— Exercise tasks —
A. Answer these questions about the serial command handling excerpt, one line each, marked (i), (ii), (iii):
(i) Where does SerialDataCharacter branch if the buffer space is already filled?
(ii) What range of servo control values is valid?
(iii) What is sent back to the computer after the new control value is stored?
B. Go on with the serial command handling excerpt from the point where it stops.

— Page excerpt —
The SerialDataCharacter handling code checks to see that we’re not trying to overflow our serial buffer by storing more than we have space for and then stores the new byte. If that’s the end of the command we jump off to SerialProcessCommand to process it, if not we loop again to get more data.

SerialDataCharacter :

	cpi XL, SERIAL_DATA_END		; if we have already filled our buffer space 
	breq SerialError				; that's an error

	st X+, serialChar

	cpi XL, SERIAL_DATA_END		; have we filled the buffer?
	breq SerialProcessCommand

	rjmp SerialLoop

SerialProcessCommand reads the first byte from our serial buffer and checks that it refers to a servo that is between 0 and the number of servos that we support. It then checks that the next byte is not 0xFF as the valid servo control value range is 0-254. Of course this check is redundant as the command start sentinel check that resets the X pointer will catch any 0xFF bytes, it’s handy to leave it in for now, however, as it will become useful as we redesign the serial protocol.

SerialProcessCommand :

	; we have a 2 byte serial command...

	ldi XL, LOW(SERIAL_DATA_START)       
	ldi XH, HIGH(SERIAL_DATA_START)

	ld temp20, X+

	cpi temp20, NUM_SERVOS		; check the servo index is valid
	brge SerialServoOutOfRange

	ld temp21, X+
	cpi temp21, 0xFF				; check the servo position is valid
	breq SerialServoOutOfRange   

	; deal with it...

	; we have a servo index 0-NUM_SERVOS in temp20
	; we have a control value 0-254 in temp21

	ldi XL, LOW(POSITION_DATA_START)       
	ldi XH, HIGH(POSITION_DATA_START)

	add XL, temp20
	brcc SerialStoreData		; not really needed as our data area is so small..
	inc XH  

Now that we know our servo index is value we index into the position data store using X and store the new control value there. We then echo back the entire command to the computer on the other end of the serial link and loop to process the next command.

— Data records —
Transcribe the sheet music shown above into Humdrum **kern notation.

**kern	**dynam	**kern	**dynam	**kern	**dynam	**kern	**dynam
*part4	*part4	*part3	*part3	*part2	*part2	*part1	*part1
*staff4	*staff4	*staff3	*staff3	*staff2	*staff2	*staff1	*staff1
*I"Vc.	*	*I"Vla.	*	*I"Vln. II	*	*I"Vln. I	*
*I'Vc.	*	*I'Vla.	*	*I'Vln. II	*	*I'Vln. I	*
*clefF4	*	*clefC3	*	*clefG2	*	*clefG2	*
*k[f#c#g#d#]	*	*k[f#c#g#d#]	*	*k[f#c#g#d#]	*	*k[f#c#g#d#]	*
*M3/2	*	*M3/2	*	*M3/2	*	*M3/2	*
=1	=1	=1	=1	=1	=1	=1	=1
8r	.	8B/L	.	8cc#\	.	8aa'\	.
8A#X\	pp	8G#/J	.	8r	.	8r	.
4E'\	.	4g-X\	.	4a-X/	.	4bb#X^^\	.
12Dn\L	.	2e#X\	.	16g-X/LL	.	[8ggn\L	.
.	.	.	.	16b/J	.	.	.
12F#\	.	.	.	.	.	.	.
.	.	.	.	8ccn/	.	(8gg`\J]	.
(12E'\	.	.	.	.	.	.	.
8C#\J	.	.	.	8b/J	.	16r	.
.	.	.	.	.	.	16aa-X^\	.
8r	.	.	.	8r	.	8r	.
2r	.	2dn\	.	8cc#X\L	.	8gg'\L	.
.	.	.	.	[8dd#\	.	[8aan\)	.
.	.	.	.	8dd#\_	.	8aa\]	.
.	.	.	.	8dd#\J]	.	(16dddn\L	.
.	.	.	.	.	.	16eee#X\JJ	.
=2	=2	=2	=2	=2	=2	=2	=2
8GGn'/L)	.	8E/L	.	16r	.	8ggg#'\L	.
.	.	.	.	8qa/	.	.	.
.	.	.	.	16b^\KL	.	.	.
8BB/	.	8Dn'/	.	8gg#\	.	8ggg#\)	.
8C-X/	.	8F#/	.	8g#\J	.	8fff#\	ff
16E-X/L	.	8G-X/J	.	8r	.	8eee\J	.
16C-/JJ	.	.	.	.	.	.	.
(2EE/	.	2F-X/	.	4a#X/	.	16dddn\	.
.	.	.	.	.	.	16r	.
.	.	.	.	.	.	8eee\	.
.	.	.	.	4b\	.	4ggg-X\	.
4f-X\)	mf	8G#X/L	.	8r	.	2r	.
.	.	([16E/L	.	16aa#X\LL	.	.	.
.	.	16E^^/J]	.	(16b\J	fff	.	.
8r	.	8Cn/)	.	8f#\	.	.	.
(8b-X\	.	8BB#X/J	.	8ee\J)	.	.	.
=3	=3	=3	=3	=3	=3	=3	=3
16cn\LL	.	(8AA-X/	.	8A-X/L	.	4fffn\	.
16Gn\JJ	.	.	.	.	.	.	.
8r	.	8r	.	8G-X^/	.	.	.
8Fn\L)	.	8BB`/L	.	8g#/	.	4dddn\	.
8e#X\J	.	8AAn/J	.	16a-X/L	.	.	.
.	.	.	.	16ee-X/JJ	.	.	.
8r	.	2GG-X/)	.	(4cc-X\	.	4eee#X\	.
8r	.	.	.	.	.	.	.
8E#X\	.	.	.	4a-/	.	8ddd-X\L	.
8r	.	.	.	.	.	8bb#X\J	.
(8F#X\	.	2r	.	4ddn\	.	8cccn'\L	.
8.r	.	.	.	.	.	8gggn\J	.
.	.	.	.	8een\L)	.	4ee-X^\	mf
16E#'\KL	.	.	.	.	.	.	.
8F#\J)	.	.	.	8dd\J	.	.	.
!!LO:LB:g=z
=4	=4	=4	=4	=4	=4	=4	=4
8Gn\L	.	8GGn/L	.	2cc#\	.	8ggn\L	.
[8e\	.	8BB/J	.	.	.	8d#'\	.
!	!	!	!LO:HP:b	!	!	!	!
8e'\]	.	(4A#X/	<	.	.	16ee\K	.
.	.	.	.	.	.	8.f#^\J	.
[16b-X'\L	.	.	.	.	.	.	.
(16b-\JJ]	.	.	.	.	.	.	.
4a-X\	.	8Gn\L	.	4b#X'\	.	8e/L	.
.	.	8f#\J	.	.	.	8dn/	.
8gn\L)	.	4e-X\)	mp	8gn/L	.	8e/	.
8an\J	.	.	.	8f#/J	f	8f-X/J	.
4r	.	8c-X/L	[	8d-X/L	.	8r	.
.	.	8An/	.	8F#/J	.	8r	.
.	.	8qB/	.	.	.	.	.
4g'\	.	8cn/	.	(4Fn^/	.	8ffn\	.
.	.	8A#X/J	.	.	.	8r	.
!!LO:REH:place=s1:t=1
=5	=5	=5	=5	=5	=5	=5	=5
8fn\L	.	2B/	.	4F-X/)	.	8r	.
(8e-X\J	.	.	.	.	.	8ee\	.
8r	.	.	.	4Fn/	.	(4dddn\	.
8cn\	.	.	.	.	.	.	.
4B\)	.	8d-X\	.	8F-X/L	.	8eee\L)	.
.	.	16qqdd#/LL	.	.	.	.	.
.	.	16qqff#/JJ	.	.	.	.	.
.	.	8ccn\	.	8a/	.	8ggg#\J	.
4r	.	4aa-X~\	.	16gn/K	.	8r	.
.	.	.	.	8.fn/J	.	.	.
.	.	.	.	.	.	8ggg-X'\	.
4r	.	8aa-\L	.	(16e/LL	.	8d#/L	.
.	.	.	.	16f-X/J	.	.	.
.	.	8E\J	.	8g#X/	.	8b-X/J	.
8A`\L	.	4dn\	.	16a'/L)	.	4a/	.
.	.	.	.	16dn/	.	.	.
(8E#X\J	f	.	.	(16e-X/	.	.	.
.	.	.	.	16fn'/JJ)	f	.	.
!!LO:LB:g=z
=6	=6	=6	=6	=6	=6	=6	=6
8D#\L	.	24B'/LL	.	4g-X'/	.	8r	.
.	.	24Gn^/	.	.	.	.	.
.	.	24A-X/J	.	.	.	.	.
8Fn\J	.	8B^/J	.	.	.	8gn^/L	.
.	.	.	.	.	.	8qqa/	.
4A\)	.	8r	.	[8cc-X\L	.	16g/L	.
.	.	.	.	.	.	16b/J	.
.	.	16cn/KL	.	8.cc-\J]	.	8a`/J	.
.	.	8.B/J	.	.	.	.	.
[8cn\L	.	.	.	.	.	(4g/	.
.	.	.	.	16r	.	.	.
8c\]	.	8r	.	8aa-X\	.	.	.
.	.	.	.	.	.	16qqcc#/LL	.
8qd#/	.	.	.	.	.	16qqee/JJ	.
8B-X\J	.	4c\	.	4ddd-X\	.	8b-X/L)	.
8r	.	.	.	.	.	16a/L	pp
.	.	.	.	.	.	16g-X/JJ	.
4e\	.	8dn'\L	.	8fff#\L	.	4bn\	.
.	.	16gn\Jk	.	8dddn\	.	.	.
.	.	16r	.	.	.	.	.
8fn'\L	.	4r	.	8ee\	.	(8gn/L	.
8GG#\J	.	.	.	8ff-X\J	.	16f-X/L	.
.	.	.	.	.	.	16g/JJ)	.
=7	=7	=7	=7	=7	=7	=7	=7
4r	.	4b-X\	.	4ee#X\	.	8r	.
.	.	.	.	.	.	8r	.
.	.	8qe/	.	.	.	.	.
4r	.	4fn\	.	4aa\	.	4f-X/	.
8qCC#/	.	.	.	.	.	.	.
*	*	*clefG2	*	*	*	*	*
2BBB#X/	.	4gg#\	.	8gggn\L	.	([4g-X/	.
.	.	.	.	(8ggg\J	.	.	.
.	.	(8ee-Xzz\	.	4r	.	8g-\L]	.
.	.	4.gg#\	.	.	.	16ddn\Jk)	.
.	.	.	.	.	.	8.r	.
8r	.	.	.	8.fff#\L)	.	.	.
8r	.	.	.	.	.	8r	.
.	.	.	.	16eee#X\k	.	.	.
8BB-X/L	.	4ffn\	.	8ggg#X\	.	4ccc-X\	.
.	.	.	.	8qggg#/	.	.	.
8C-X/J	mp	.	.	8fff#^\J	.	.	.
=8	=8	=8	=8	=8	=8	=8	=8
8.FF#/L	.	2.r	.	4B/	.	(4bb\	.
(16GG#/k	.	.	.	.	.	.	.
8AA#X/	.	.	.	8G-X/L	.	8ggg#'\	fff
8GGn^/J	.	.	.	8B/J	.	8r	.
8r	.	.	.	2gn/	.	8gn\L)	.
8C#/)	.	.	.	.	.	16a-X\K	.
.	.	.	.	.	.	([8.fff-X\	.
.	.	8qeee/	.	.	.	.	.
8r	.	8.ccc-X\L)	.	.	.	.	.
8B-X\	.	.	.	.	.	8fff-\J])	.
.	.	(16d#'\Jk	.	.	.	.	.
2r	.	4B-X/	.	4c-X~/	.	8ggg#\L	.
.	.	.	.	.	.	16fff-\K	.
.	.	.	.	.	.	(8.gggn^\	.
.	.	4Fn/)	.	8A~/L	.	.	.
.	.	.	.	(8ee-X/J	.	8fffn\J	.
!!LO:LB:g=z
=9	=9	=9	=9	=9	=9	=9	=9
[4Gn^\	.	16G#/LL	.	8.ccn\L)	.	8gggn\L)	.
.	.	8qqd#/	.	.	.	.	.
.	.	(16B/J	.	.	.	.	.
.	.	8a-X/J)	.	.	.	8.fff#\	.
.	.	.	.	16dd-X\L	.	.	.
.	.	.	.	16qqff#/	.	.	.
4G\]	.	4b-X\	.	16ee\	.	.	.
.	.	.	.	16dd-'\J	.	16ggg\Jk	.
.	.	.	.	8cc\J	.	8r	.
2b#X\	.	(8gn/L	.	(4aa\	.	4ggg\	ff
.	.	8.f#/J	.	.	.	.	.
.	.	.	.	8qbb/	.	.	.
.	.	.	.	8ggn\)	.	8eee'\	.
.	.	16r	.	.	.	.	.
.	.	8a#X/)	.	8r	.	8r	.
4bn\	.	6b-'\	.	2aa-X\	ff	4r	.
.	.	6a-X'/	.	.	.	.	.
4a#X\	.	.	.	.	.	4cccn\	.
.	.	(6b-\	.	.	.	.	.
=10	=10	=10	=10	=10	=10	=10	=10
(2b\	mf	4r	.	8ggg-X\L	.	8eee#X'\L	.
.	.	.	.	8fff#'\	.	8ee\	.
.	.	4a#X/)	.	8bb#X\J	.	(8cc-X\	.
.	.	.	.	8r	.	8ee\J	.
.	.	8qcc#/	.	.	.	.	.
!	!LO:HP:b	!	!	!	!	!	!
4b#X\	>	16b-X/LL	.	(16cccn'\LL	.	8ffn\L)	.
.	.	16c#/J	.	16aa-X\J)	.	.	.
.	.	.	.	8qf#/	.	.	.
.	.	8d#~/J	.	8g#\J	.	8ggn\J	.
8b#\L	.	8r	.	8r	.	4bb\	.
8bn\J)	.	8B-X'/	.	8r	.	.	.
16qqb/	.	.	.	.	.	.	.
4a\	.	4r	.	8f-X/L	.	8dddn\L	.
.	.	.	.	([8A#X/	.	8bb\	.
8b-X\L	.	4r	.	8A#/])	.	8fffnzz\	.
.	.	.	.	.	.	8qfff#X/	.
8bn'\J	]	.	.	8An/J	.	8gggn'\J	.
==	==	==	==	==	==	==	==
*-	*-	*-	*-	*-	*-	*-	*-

— Answers to each task —
A.
(i) It branches to SerialError.
(ii) 0-254.
(iii) The entire command is echoed back.

B.
SerialStoreData:

	st X, temp21

	; echo the command back to the sender...

	ldi XL, LOW(SERIAL_DATA_START)        
	ldi XH, HIGH(SERIAL_DATA_START)

	ldi serialChar, 0xFF
	rcall SendSerial
    
	ld serialChar, X+ 
	rcall SendSerial

	ld serialChar, X+ 
	rcall SendSerial

	rjmp SerialStart

The rest is just error handling and data sending…

SerialError :

	; we could light a led and only unlight it on valid data...

	rjmp SerialStart

SerialServoOutOfRange : 

	; send the error message back to the sender...

	ldi XL, LOW(SERIAL_DATA_START)       
	ldi XH, HIGH(SERIAL_DATA_START)

	ldi serialChar, 0xFF
	rcall SendSerial
    
	ld serialChar, X+ 
	rcall SendSerial

	ldi serialChar, 0xFF
	rcall SendSerial

	rjmp SerialStart

	; Send the contents of serialChar out of the serial port...

SendSerial : 

	sbis UCSRA,UDRE             ; wait for transmitter ready
	rjmp SendSerial

	out UDR, serialChar

	ret

As you can see, the serial protocol handling code is quite simple and very isolated from the complexities of the PWM generation code. The interface between the two pieces of code is the ‘position data store’ a sequence of single byte control values that are stored at the offset of the servo that they relate to. Once all of the code is merged together it will be relatively easy to test new serial protocols against the PWM generation code. It would also be straight forward to switch out the serial configuration code and, instead, or additionally, replace it with code that uses the USI two wire or USI three wire protocol, or something else entirely. The source code to this stand alone code example can be found here. In the next part we’ll merge the code from this and the previous 2 parts into a fully operational 64 channel servo controller.